EXERCISE REQUIREMENTS — Give the listing again character for character, but drop the images.

__________

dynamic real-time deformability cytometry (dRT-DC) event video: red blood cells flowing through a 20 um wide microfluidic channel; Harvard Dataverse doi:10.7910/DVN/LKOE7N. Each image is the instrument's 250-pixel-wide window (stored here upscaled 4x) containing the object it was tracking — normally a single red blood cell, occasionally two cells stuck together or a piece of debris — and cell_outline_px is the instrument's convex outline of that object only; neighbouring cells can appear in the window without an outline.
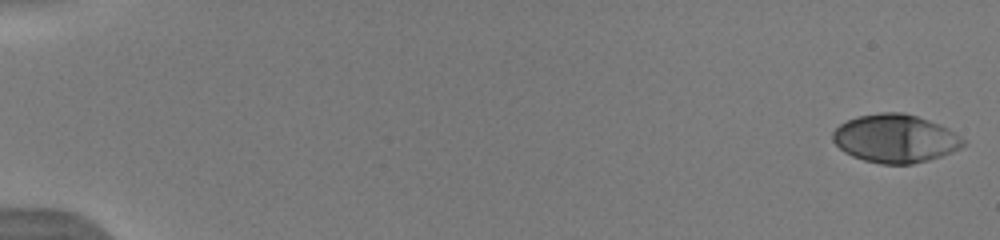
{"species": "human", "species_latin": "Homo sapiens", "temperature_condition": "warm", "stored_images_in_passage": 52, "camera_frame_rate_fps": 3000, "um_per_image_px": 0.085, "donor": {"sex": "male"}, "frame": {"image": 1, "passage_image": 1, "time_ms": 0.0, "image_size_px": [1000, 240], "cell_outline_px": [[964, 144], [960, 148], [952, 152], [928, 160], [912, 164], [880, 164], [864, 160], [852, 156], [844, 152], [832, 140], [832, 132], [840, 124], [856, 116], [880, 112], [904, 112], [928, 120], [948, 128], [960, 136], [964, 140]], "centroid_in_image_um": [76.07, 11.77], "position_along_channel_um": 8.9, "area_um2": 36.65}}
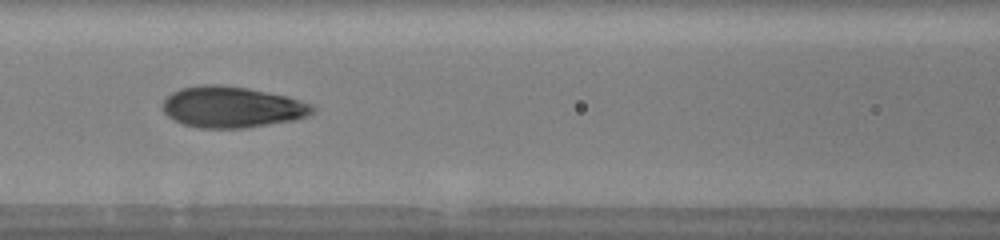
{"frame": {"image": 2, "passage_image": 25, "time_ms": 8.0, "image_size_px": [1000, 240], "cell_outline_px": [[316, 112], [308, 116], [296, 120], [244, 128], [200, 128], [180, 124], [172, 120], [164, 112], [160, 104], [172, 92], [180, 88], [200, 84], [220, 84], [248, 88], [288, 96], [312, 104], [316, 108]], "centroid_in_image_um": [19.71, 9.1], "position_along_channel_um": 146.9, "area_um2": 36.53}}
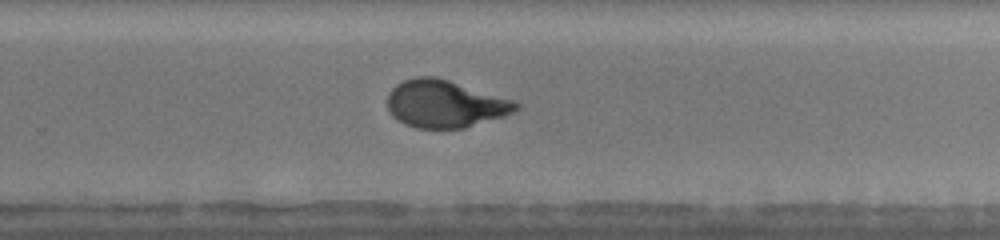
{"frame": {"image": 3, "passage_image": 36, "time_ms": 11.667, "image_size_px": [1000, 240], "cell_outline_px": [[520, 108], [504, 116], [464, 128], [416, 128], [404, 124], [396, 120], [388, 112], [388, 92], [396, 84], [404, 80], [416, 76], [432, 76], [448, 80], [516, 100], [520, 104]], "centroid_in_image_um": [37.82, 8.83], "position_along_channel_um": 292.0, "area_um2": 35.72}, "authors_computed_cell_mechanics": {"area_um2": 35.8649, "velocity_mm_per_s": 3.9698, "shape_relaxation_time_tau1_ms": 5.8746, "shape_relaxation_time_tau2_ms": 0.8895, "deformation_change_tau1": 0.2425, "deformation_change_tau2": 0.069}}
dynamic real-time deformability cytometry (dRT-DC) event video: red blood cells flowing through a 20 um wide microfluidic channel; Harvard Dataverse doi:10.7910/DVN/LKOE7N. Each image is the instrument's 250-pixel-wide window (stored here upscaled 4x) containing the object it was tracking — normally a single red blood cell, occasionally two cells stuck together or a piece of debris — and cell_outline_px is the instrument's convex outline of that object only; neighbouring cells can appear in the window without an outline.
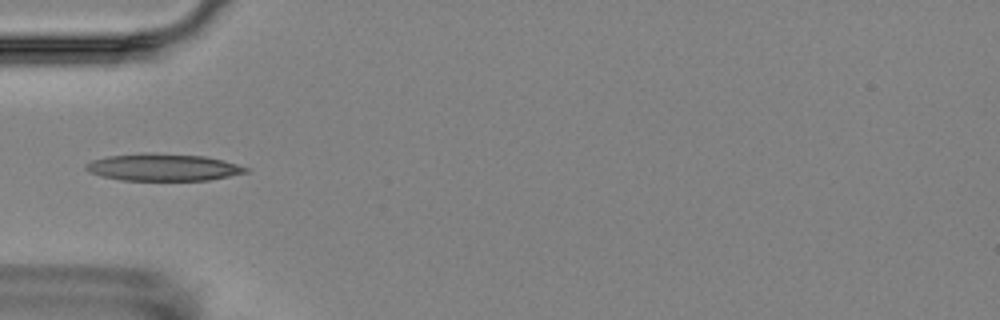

__________

THE ANSWER —
dynamic real-time deformability cytometry (dRT-DC) event video: red blood cells flowing through a 20 um wide microfluidic channel; Harvard Dataverse doi:10.7910/DVN/LKOE7N. Each image is the instrument's 250-pixel-wide window (stored here upscaled 4x) containing the object it was tracking — normally a single red blood cell, occasionally two cells stuck together or a piece of debris — and cell_outline_px is the instrument's convex outline of that object only; neighbouring cells can appear in the window without an outline.
{"species": "human", "species_latin": "Homo sapiens", "temperature_condition": "warm", "stored_images_in_passage": 52, "camera_frame_rate_fps": 3000, "um_per_image_px": 0.085, "donor": {"sex": "male"}, "frame": {"image": 1, "passage_image": 1, "time_ms": 0.0, "image_size_px": [1000, 240], "cell_outline_px": [[964, 144], [960, 148], [952, 152], [928, 160], [912, 164], [880, 164], [864, 160], [852, 156], [844, 152], [832, 140], [832, 132], [840, 124], [856, 116], [880, 112], [904, 112], [928, 120], [948, 128], [960, 136], [964, 140]], "centroid_in_image_um": [76.07, 11.77], "position_along_channel_um": 8.9, "area_um2": 36.65}}
{"frame": {"image": 2, "passage_image": 25, "time_ms": 8.0, "image_size_px": [1000, 240], "cell_outline_px": [[316, 112], [308, 116], [296, 120], [244, 128], [200, 128], [180, 124], [172, 120], [164, 112], [160, 104], [172, 92], [180, 88], [200, 84], [220, 84], [248, 88], [288, 96], [312, 104], [316, 108]], "centroid_in_image_um": [19.71, 9.1], "position_along_channel_um": 146.9, "area_um2": 36.53}}
{"frame": {"image": 3, "passage_image": 36, "time_ms": 11.667, "image_size_px": [1000, 240], "cell_outline_px": [[520, 108], [504, 116], [464, 128], [416, 128], [404, 124], [396, 120], [388, 112], [388, 92], [396, 84], [404, 80], [416, 76], [432, 76], [448, 80], [516, 100], [520, 104]], "centroid_in_image_um": [37.82, 8.83], "position_along_channel_um": 292.0, "area_um2": 35.72}, "authors_computed_cell_mechanics": {"area_um2": 35.8649, "velocity_mm_per_s": 3.9698, "shape_relaxation_time_tau1_ms": 5.8746, "shape_relaxation_time_tau2_ms": 0.8895, "deformation_change_tau1": 0.2425, "deformation_change_tau2": 0.069}}
dynamic real-time deformability cytometry (dRT-DC) event video: red blood cells flowing through a 20 um wide microfluidic channel; Harvard Dataverse doi:10.7910/DVN/LKOE7N. Each image is the instrument's 250-pixel-wide window (stored here upscaled 4x) containing the object it was tracking — normally a single red blood cell, occasionally two cells stuck together or a piece of debris — and cell_outline_px is the instrument's convex outline of that object only; neighbouring cells can appear in the window without an outline.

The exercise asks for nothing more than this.